* **Task description**
In the entries that follow, the lines from the one with "Wash hands before" through the one with "The glove material has" are the ones to write out, exactly and with both ends included. Nothing else should appear.
##########
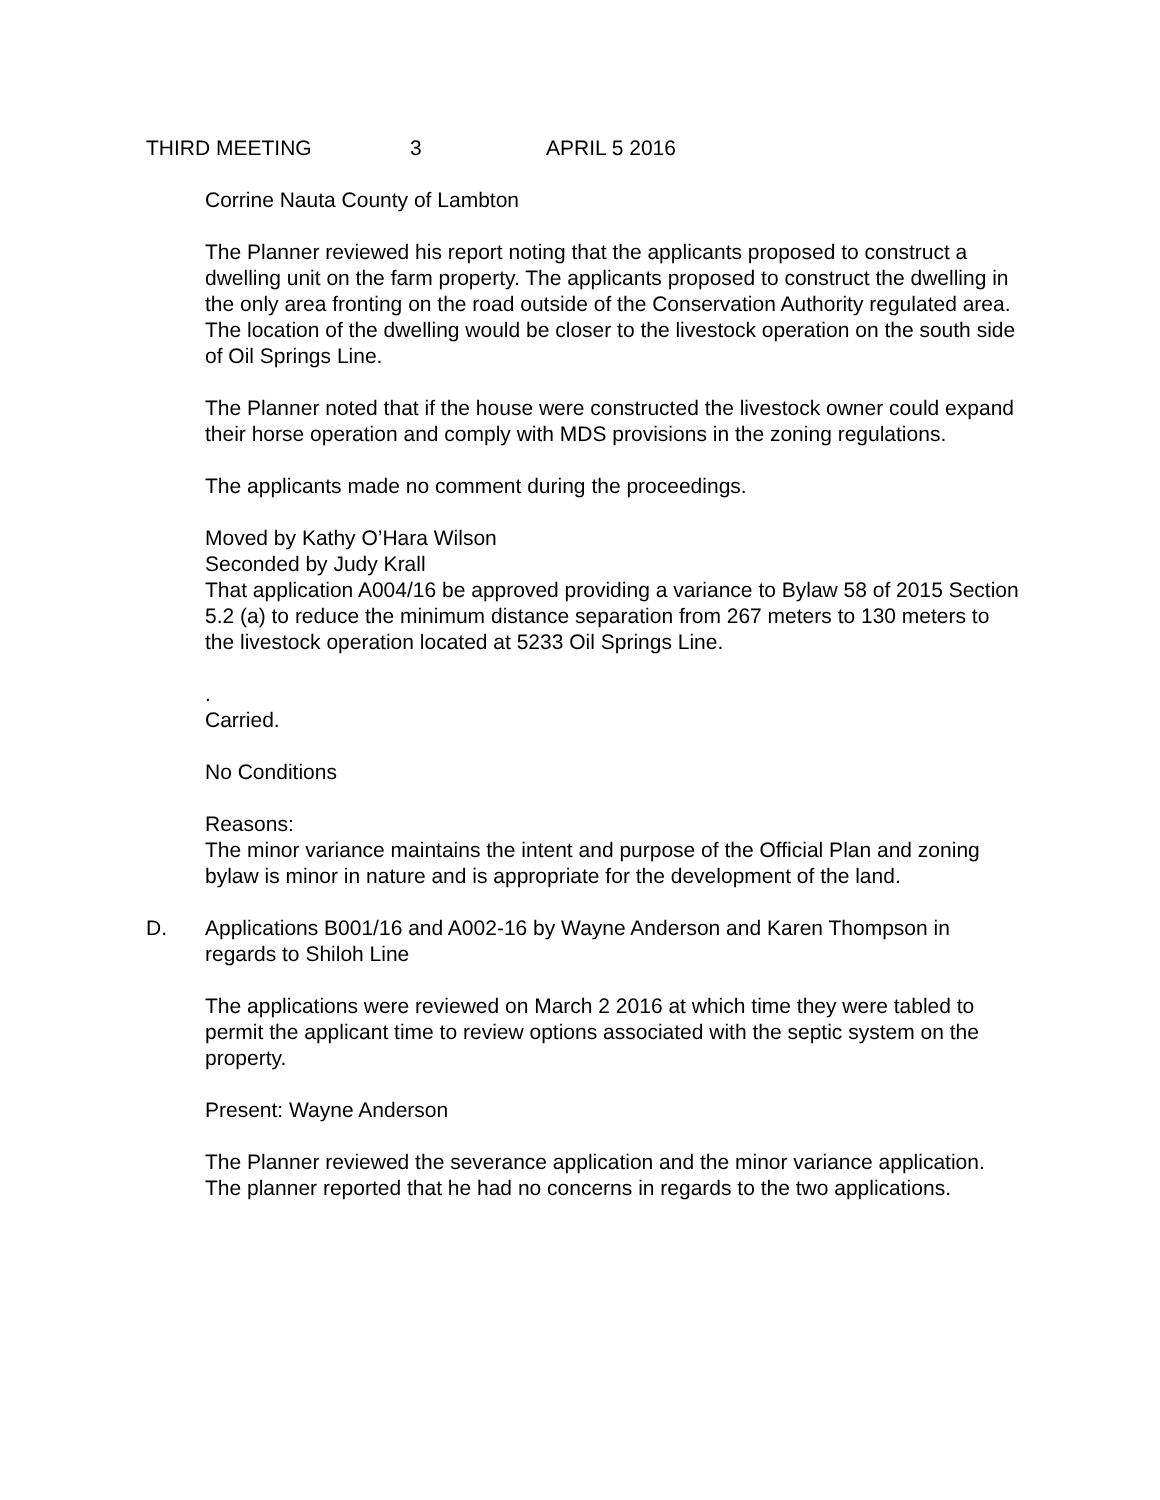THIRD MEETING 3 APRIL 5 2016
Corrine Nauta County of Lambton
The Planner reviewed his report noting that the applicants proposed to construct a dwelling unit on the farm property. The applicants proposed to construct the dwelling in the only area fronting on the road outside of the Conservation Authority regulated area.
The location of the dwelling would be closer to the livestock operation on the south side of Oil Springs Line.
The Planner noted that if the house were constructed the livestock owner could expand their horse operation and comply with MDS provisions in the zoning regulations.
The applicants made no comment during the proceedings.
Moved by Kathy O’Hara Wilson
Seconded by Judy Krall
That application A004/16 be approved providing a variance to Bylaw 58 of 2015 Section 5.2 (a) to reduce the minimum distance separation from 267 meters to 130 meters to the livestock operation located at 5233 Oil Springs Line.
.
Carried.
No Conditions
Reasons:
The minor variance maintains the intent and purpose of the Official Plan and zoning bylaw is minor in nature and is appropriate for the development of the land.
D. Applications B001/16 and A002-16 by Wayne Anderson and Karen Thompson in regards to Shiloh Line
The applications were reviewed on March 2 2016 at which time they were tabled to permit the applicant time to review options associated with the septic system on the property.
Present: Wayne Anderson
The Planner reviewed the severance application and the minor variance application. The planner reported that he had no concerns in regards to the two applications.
##########
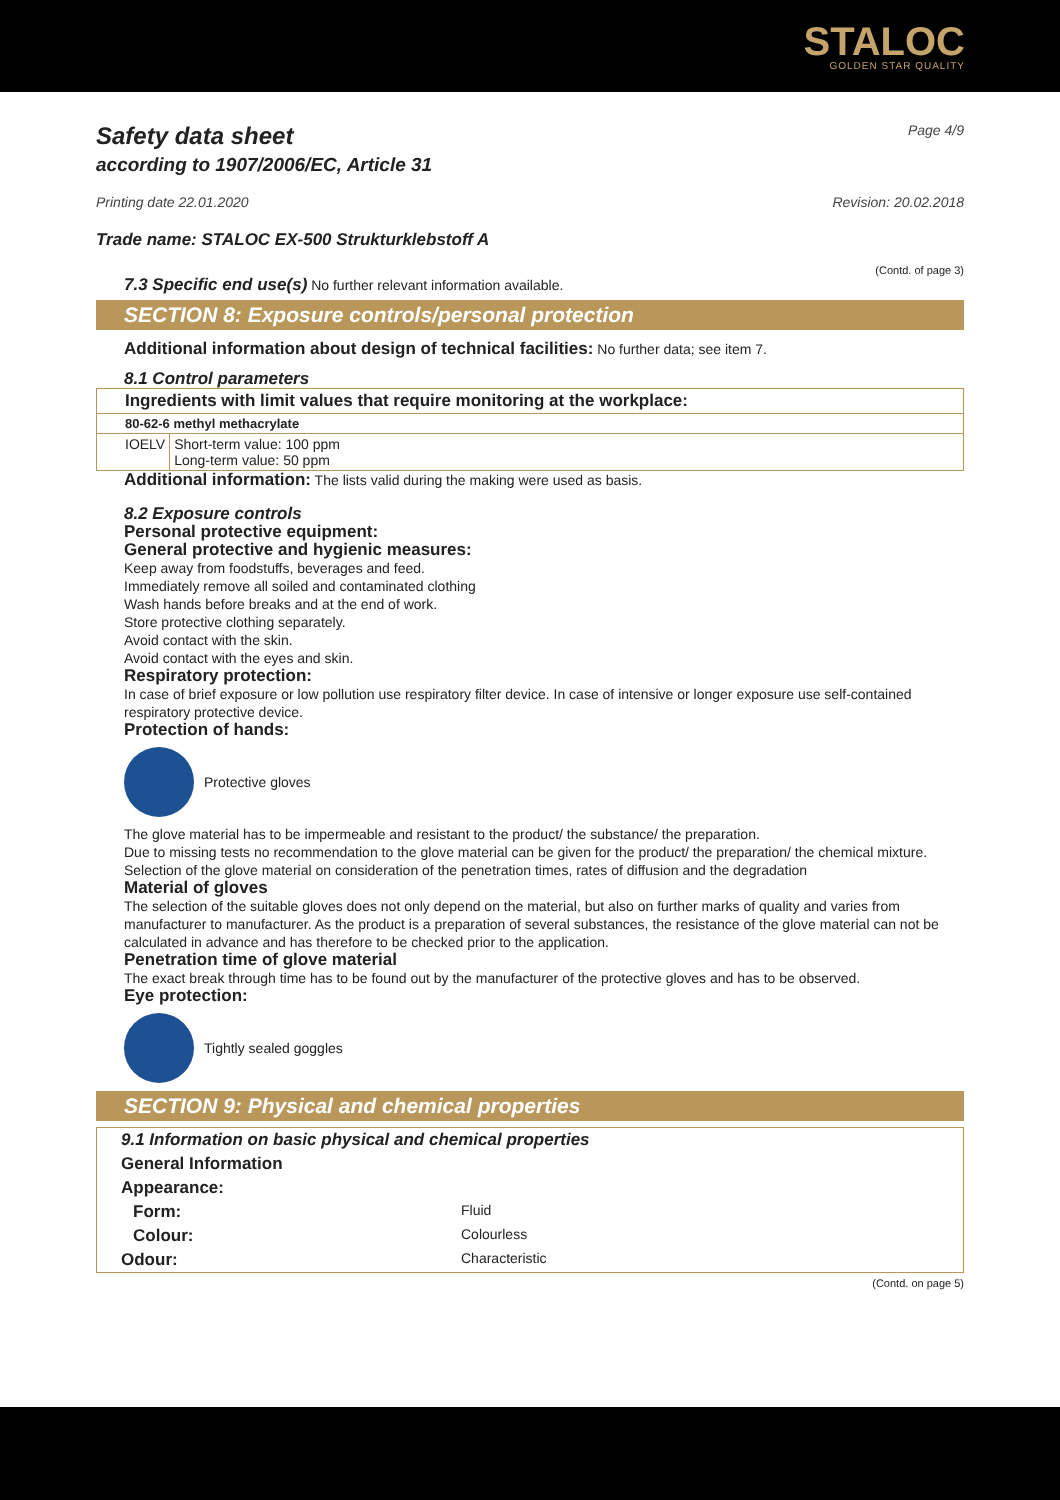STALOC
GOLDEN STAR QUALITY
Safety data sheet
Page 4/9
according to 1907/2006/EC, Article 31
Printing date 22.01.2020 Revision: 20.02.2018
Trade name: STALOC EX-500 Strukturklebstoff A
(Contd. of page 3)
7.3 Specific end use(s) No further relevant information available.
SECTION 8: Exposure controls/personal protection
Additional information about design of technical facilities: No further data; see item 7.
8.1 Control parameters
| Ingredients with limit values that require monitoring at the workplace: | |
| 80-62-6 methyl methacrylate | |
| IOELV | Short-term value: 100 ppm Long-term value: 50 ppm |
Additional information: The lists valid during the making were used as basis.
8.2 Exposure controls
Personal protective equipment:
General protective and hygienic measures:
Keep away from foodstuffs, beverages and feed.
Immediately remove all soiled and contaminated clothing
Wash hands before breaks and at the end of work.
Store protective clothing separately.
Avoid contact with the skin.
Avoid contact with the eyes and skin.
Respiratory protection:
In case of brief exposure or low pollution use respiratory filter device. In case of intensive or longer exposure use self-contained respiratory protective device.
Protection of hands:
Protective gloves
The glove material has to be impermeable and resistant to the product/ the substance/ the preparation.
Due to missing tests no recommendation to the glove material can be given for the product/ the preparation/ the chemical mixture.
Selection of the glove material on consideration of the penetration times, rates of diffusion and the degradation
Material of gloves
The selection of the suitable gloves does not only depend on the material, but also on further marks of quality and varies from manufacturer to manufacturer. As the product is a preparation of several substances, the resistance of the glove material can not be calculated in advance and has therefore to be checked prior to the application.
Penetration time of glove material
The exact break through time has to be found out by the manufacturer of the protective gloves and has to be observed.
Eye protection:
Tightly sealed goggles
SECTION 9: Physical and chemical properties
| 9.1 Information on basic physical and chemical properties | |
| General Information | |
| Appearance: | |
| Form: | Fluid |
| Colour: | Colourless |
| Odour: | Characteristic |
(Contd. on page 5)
##########
* **Written solution**
Wash hands before breaks and at the end of work.
Store protective clothing separately.
Avoid contact with the skin.
Avoid contact with the eyes and skin.
Respiratory protection:
In case of brief exposure or low pollution use respiratory filter device. In case of intensive or longer exposure use self-contained respiratory protective device.
Protection of hands:
Protective gloves
The glove material has to be impermeable and resistant to the product/ the substance/ the preparation.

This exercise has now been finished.